Just came across this site, thought i would join for some expert advice , i hope you can help.
I am 37 years of age , never had children of my own, never been married , and have been with my partner for over two and a half years, she has 4 children , but the youngest whom is 11 lives with us, the other 3 , 2 of whom is getting on with their lives whom, i must say, i am very proud of and the third is in jail for violence.

Recently my partner lost her father ( step father ) and was of a dear loss to the family, her half brother is still feeling the loss still, however, there has been a bit of a situation between himself and his partner.

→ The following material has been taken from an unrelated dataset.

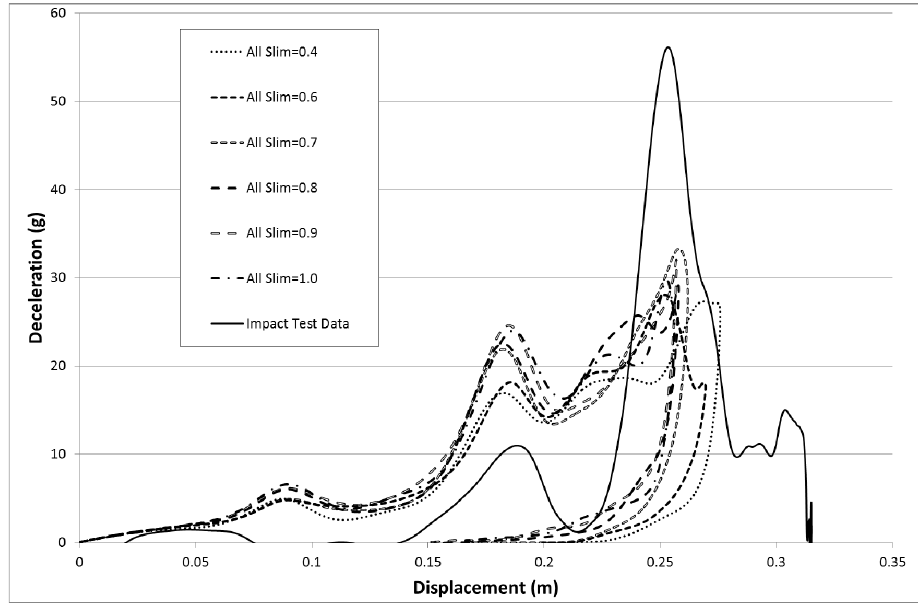
Figure 23. E ff ect of Slim factors with TSize = 0.0, Erods = 0.0, Soft = 0.0 and FS = − 1.0. Figure 23. Effect of Slim factors with TSize = 0.0, Erods = 0.0, Soft = 0.0 and FS = −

This is not the first for them both to be the best enemies were violence has been passed both ways.
Recently another argument has equated, and my partner immediately, offered him to come and stay at our home, here is my situation, he has been in and out of jail for violence and not only possession of a class B Drugs but also for supply.
My partner never explains to me her intentions, its basically , " oh he might be coming down to stay for a week or so " Instantly , i go into panic mode, i explained to her that its not fair that she goes ahead with these plans without even talking to me about it, basically everyone , i am scared, i HATE the fact knowing cannabis would be in our home, never mind the awful smell, ( my opinion only guys, please do not be offended ) i work for the government, and again scares me that i will turn up for work smelling like cannabis, and the FACT we have a 11 year old little girl in the house, my partner explained to me he wouldn't smoke it in the house, be that's not the point surely ? Anyway, it turned into a huge argument , she is now down stairs while i am in my bed writing this, i am always to blame in her eyes , and told me that its her brother and i cant stop her , what the hell do i do guys ? do i really have to move out of my own home for the week ? i know some of you might ask have you spoken to her, the answer is yes, my partner has a BIG temper , and i had to learn the hard way, now i just stay out the way, even though more abuse will come from her.... thank you for your advice in advance, i have to be careful, the last time i joined and wanted advice on a forum like this, she checked the history on my laptop , saw the forum i was on and sabotaged my posts with crazy replies, and that is true as blue...

Too old to change's picture

I am the farthest from an expert but my opinion is that... Do you realm want to be in your wife's family? From the way I took your post, it sounds like a violent family. Get a gun to protect yourself and get your own place. I cant tell if partner means wife or gf. If house got raided or anything, they take the property owner.

Rags's picture

You work for the government, your SO has her druggie/dealer brother move in jeopardizing your career. Think about it. You tolerate this crap why?

Love is earned. She is not earning it. Love is action. She is taking no actions of love.

Go, and call the police and CPS on your way out.

Not your shallow and polluted gene pool and sadly ... your SO got a big dose of that gene pool.

Leave now, don't look back, enjoy your life without swimming in that cesspool any longer. Don't settle for a volatile abusive partner. Find a partner of character to share your life with who is not wading in a shallow and polluted gene pool.